本文:
※ ※ ※

Conclusion: We defined this concept as “it is a process in which patients, in collaboration with medical professionals, actively participate in their own treatment and make regular, intentional, and continuous efforts toward goals aligned with their individual needs by utilizing their own abilities. Patients acquire knowledge about HOA and its treatment, take responsibility for healthy behaviors, and independently refine coping methods while learning skills to manage the disease, their emotions, and their social roles.”

Ⅰ. 緒言

変形性股関節症(Hip osteoarthritis:以下,HOA)は関節破壊により股関節の疼痛や,関節可動域制限,跛行,関節変形による機能・歩行障害を呈する(志賀,2008).病期の進行により歩行に大きな影響を与え,日常生活動作(Activities of daily living:以下,ADL)や,生活の質(Quality of life:以下,QOL)が著しく低下する(米沢ら,2008).世界有数の超高齢社会であるわが国においても,今後さらなる長寿化の一途をたどり,加齢とともに進行するHOAは健康寿命の延伸を阻む大きな社会問題となることが予測される.

HOAの治療目標は,疼痛緩和と病期の進行抑制で(神野,2014),致死性の疾患でないことから侵襲の少ない保存療法が最優先される(Roos & Juhl, 2012).病期や,患者の希望,年齢,職業,生活環境を十分に考慮し,治療効果が最大限に得られる方法が選択され(山本ら,2019),必要に応じ手術療法が適応となる(神野,2014).その中で,保存療法は手術に至るまでの期間を延長するという点で初期治療として十分に有用であり(神野,2014),できるだけ病期の早い段階に提供される必要がある(Thorstensson et al., 2015).HOA診療ガイドライン(2016)では,保存療法として体重管理や日常生活の注意点に関する患者教育,運動療法,関節可動域訓練,筋力強化訓練,物理療法,歩行補助具の使用,薬物療法が推奨されている.

※ ※ ※

抜粋データ:
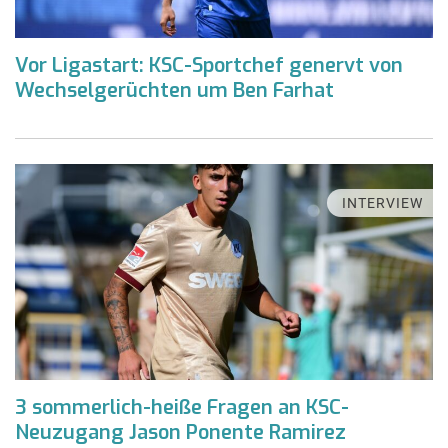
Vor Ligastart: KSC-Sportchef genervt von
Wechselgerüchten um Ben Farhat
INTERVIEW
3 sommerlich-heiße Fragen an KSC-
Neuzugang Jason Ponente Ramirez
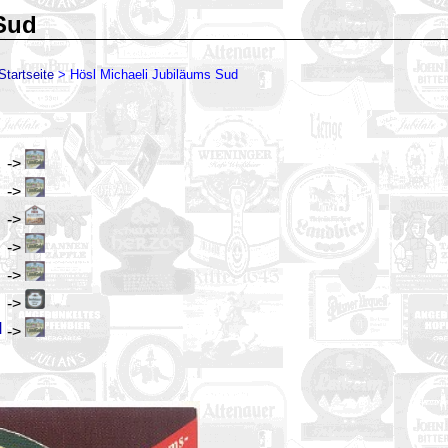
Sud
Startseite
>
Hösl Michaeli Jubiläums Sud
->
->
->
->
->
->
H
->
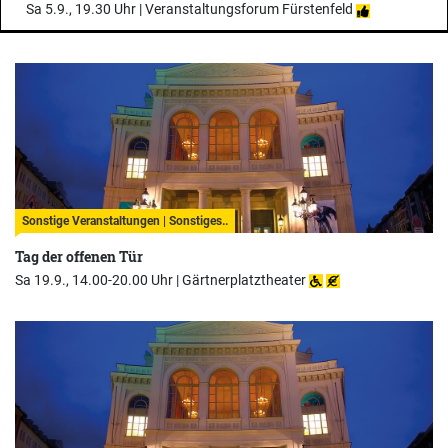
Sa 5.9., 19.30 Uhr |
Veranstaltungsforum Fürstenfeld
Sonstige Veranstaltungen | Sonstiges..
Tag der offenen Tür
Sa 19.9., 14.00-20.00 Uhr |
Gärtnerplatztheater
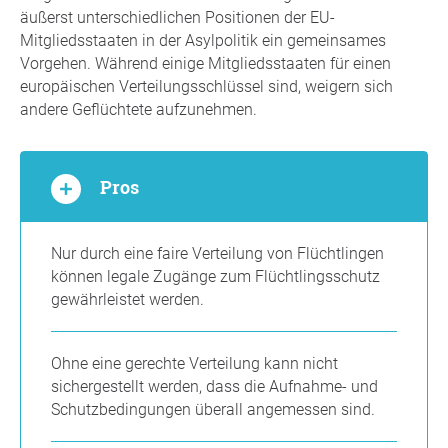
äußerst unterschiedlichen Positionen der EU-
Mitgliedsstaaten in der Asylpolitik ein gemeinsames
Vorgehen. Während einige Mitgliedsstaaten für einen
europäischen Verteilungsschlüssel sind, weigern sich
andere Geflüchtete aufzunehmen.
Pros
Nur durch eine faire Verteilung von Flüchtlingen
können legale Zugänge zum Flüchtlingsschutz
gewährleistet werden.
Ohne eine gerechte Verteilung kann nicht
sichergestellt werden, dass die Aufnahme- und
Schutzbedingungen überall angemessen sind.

※ ※ ※

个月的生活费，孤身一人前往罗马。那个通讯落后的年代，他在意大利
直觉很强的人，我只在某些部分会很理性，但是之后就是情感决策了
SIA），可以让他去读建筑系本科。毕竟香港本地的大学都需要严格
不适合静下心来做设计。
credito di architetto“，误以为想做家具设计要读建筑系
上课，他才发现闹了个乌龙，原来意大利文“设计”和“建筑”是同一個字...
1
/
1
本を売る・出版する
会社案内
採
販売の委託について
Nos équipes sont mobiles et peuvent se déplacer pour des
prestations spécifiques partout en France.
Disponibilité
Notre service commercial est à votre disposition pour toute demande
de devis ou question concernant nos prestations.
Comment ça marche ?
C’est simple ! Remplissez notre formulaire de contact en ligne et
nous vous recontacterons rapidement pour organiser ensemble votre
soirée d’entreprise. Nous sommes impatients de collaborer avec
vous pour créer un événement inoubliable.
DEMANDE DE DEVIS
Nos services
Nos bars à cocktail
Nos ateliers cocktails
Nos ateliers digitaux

※ ※ ※

課題の指示: 変形性股関節症についての本文で、HOA診療ガイドライン(2016)が保存療法として推奨しているものをすべて挙げよ。

解答:
・体重管理や日常生活の注意点に関する患者教育
・運動療法
・関節可動域訓練
・筋力強化訓練
・物理療法
・歩行補助具の使用
・薬物療法